Consider a system that issues warnings of intermittent hazards (e.g., severe thunderstorm warnings, tornado warnings), or deterministic forecasts of intermittent events (e.g., heavy precipitation, strong wind, blizzard). The performance of such a warning system is usually evaluated in terms of a probability of detection (POD) and a false alarm rate (FAR). Oftentimes, the two measures are aggregated into a critical success index (CSI). These verification measures are examined from the viewpoint of a rational decider who, following the precepts of Bayesian theory, uses warning to choose optimal action by minimizing the expected disutility of outcome. In the long-run, the performance of this warning-decision system is evaluated in terms of the integrated minimum expected disutility (D). Then, given two warning systems, A and B, system A is said to be more informative than system B, if D_A≤ D_B for every disutility function of outcome (equivalently, for every rational decider).

A proof is presented that, while POD and FAR are sufficient verification measures (in the sense that POD_A ≥ POD_B and FAR_A ≤ FAR_B imply that A is more informative than B), the CSI is not. In fact, the CSI is a misleading measure because there exist cases (theoretically an infinite number of them) with CSI_A > CSI_B (implying A is better than B), but D_A> D_B (implying A results in a greater integrated disutility than B does, and, therefore, A is less preferred than B from the viewpoint of a rational decider).
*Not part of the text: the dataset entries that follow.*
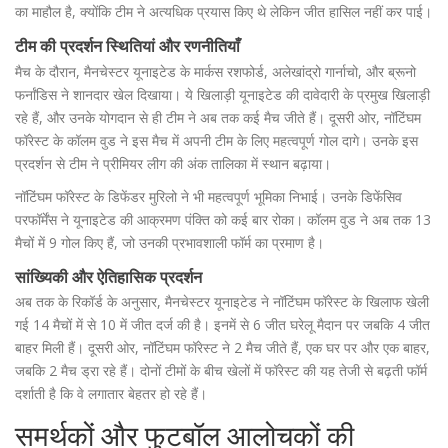
का माहौल है, क्योंकि टीम ने अत्यधिक प्रयास किए थे लेकिन जीत हासिल नहीं कर पाई।
टीम की प्रदर्शन स्थितियां और रणनीतियाँ
मैच के दौरान, मैनचेस्टर यूनाइटेड के मार्कस रशफोर्ड, अलेखांद्रो गार्नाचो, और ब्रूनो
फर्नांडिस ने शानदार खेल दिखाया। ये खिलाड़ी यूनाइटेड की दावेदारी के प्रमुख खिलाड़ी
रहे हैं, और उनके योगदान से ही टीम ने अब तक कई मैच जीते हैं। दूसरी ओर, नॉटिंघम
फॉरेस्ट के कॉलम वुड ने इस मैच में अपनी टीम के लिए महत्वपूर्ण गोल दागे। उनके इस
प्रदर्शन से टीम ने प्रीमियर लीग की अंक तालिका में स्थान बढ़ाया।
नॉटिंघम फॉरेस्ट के डिफेंडर मुरिलो ने भी महत्वपूर्ण भूमिका निभाई। उनके डिफेंसिव
परफॉर्मेंस ने यूनाइटेड की आक्रमण पंक्ति को कई बार रोका। कॉलम वुड ने अब तक 13
मैचों में 9 गोल किए हैं, जो उनकी प्रभावशाली फॉर्म का प्रमाण है।
सांख्यिकी और ऐतिहासिक प्रदर्शन
अब तक के रिकॉर्ड के अनुसार, मैनचेस्टर यूनाइटेड ने नॉटिंघम फॉरेस्ट के खिलाफ खेली
गई 14 मैचों में से 10 में जीत दर्ज की है। इनमें से 6 जीत घरेलू मैदान पर जबकि 4 जीत
बाहर मिली हैं। दूसरी ओर, नॉटिंघम फॉरेस्ट ने 2 मैच जीते हैं, एक घर पर और एक बाहर,
जबकि 2 मैच ड्रा रहे हैं। दोनों टीमों के बीच खेलों में फॉरेस्ट की यह तेजी से बढ़ती फॉर्म
दर्शाती है कि वे लगातार बेहतर हो रहे हैं।
समर्थकों और फुटबॉल आलोचकों की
A new aggregate measure, called the characteristic utility score (CUS) is derived. With respect to the informativeness relation, CUS is a necessary measure (A being more informative than B implies CUS_A≥ CUS_B), and a conditionally sufficient measure (CUS_A ≥ CUS_B implies that A is more informative than B for a class of deciders with a particular ratio of disutility differences). In conclusion, if management wants to provide an incentive for improving the warning system in a way that increases its socio-economic benefits to users, than the correct verification measures are POD, FAR, and CUS.